**Assignment:**
Would you please copy each line of the data in which the string "KiCad" occurs?

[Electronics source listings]
__________

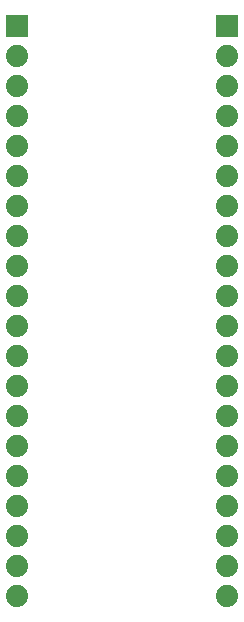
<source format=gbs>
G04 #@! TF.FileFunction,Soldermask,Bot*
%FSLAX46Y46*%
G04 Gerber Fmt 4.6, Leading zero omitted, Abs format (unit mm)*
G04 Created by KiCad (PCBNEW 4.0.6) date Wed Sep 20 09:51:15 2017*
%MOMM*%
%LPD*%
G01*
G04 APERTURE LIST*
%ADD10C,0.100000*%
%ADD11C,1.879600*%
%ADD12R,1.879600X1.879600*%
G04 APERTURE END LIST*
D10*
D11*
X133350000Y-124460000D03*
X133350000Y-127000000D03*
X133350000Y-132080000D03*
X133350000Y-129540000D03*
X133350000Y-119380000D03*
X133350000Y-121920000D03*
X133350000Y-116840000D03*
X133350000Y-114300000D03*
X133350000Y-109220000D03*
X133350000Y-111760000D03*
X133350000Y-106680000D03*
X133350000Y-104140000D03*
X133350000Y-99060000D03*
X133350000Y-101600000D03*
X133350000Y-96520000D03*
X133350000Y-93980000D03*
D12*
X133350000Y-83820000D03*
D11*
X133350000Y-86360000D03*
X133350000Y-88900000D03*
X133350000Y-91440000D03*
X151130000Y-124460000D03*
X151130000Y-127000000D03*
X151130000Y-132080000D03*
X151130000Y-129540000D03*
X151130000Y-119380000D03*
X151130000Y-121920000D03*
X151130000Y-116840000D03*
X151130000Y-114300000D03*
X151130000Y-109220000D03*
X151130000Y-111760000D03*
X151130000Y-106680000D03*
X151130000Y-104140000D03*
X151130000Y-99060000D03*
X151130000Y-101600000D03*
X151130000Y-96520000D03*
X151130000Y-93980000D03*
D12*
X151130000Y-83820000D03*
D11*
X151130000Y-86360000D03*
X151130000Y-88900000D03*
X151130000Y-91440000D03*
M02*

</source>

__________

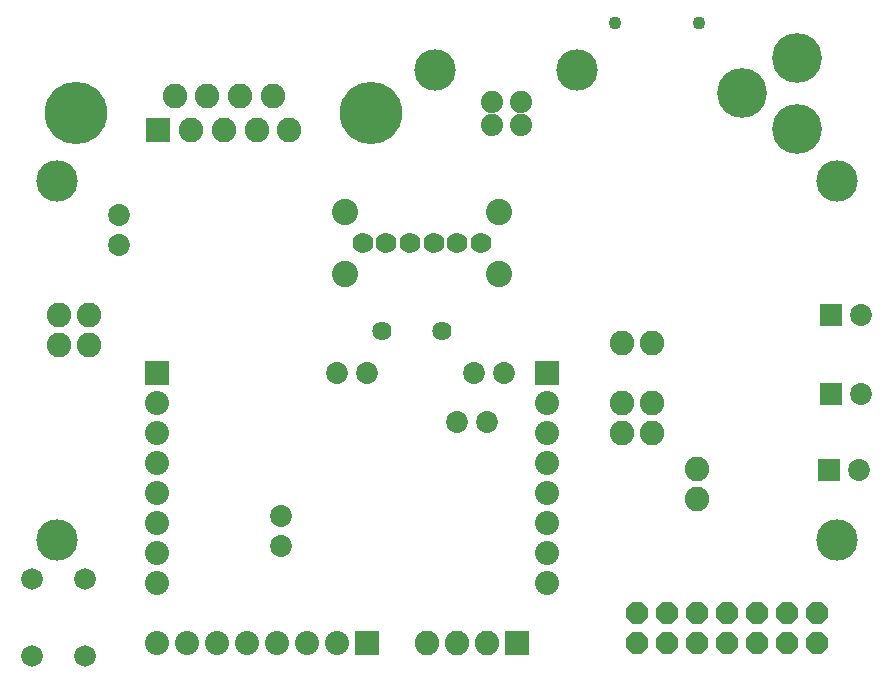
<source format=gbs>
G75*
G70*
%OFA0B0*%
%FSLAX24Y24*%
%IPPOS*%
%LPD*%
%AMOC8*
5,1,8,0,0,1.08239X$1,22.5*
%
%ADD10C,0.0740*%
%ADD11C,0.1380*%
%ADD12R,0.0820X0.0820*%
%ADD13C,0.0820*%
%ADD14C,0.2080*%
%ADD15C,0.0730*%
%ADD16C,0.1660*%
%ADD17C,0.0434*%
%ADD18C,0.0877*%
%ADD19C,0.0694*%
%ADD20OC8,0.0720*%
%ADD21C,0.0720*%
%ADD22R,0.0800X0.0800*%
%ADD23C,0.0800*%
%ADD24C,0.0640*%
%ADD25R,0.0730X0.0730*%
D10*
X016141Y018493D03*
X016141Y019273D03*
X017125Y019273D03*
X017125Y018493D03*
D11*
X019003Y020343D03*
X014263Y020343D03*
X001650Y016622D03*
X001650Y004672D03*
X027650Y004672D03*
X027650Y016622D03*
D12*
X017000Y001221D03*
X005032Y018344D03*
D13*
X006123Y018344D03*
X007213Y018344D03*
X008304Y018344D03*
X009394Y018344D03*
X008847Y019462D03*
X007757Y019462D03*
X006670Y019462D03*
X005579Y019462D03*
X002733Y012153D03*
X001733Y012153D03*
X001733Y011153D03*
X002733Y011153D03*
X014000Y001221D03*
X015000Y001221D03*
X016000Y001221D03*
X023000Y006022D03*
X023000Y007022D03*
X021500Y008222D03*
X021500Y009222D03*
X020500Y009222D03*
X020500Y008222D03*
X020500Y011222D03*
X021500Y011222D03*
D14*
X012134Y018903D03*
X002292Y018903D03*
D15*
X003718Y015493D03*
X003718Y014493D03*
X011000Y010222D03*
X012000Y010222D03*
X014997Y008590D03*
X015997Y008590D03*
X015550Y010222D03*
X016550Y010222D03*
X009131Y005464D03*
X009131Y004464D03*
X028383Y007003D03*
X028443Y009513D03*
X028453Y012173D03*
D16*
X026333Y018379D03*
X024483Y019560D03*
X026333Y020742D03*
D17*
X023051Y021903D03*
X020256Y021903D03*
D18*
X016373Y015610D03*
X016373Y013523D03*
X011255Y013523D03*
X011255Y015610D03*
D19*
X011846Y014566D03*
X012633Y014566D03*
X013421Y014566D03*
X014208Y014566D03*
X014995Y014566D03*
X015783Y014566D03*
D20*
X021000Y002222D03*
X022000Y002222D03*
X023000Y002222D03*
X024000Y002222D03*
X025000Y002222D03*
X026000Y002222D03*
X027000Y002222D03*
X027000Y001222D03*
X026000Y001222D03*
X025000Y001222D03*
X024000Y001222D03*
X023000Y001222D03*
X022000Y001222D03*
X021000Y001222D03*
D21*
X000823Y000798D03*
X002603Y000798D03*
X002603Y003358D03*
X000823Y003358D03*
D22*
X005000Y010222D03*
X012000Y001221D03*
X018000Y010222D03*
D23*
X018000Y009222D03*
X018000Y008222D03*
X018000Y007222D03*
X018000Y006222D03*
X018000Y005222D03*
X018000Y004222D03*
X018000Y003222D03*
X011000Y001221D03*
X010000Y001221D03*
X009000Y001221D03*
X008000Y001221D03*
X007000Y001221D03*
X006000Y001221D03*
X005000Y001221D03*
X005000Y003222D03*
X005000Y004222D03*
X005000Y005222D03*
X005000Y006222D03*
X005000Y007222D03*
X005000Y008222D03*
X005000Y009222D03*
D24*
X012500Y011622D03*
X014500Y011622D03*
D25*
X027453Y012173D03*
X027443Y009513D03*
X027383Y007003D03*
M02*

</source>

__________

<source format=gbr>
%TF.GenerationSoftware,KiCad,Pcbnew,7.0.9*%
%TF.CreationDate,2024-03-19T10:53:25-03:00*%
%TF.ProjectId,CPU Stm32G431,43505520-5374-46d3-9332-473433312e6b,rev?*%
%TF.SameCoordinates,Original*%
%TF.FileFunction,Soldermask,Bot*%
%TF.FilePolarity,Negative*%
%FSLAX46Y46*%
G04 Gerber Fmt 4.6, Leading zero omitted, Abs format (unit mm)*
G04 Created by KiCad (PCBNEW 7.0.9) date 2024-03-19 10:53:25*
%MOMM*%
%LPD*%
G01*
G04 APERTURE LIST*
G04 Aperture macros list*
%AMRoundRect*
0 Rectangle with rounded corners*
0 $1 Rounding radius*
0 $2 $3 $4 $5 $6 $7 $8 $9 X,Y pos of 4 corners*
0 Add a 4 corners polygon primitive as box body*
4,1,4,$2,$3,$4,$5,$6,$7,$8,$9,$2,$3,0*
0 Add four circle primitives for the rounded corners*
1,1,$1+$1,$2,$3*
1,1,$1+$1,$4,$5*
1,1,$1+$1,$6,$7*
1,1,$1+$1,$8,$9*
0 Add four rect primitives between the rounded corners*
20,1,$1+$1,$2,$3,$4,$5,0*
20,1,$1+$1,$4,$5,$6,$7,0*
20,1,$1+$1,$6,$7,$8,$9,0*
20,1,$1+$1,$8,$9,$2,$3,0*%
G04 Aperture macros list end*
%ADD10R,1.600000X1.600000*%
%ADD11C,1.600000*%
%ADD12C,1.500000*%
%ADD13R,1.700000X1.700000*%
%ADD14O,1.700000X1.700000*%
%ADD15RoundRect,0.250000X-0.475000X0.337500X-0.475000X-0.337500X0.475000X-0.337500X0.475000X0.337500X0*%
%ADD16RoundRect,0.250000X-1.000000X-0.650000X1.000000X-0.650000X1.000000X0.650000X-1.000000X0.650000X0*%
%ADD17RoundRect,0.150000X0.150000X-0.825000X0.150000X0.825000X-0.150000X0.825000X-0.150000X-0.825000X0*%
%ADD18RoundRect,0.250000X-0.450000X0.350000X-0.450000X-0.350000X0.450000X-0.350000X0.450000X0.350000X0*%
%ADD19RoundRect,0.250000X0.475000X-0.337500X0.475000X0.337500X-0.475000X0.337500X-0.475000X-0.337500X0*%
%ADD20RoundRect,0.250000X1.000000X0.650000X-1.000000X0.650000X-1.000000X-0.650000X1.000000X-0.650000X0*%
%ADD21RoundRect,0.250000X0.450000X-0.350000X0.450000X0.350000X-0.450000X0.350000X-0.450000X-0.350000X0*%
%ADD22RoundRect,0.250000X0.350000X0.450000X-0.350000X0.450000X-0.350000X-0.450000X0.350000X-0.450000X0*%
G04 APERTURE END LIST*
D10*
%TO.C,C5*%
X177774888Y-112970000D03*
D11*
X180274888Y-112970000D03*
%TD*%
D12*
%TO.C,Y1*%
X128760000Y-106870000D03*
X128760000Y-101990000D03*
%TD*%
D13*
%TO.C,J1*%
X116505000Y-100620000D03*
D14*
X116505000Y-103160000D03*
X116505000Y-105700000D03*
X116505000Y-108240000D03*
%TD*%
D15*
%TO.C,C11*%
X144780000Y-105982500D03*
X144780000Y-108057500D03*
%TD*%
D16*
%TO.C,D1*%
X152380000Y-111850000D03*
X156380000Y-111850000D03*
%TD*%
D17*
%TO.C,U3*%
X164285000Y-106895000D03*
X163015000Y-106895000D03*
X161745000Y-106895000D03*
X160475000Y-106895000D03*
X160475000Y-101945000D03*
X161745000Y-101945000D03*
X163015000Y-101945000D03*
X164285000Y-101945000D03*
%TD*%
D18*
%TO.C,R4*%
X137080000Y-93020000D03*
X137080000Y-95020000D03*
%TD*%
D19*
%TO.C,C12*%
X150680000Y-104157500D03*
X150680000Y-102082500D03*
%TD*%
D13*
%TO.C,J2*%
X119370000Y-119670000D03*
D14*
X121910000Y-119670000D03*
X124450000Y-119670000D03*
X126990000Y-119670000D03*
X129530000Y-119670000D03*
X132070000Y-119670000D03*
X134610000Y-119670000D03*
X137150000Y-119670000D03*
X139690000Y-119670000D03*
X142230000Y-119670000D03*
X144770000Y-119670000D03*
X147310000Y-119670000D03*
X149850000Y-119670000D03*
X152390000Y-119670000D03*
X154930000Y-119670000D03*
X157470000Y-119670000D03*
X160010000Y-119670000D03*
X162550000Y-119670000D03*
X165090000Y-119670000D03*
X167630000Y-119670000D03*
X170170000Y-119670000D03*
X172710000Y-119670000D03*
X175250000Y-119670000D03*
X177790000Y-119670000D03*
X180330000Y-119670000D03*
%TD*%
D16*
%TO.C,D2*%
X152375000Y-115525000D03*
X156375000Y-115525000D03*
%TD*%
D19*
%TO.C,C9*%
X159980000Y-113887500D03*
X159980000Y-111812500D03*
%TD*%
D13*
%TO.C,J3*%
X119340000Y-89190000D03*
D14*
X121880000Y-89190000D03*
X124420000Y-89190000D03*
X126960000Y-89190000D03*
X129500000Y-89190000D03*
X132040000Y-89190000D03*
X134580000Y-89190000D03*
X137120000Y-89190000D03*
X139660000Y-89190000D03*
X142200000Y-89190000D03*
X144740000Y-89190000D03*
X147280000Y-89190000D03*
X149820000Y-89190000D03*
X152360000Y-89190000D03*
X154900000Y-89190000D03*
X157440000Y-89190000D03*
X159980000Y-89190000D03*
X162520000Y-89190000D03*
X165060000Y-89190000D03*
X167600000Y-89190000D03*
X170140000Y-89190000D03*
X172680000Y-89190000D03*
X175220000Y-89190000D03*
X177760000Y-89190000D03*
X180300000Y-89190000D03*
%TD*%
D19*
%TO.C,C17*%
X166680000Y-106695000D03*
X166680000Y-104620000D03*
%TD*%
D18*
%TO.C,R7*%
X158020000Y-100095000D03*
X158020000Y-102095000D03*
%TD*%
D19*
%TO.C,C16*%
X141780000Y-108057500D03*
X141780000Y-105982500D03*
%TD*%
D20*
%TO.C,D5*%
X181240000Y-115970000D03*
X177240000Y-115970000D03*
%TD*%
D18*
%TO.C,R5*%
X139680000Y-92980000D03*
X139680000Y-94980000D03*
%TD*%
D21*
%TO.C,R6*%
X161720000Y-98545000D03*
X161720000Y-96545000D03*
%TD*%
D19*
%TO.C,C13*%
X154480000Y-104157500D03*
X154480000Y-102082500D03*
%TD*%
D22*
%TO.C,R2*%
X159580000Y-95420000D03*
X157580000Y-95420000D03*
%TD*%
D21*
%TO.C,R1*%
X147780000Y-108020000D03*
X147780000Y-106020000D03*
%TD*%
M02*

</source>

__________

**Result:**
G04 Created by KiCad (PCBNEW 4.0.6) date Wed Sep 20 09:51:15 2017*
%TF.GenerationSoftware,KiCad,Pcbnew,7.0.9*%
G04 Created by KiCad (PCBNEW 7.0.9) date 2024-03-19 10:53:25*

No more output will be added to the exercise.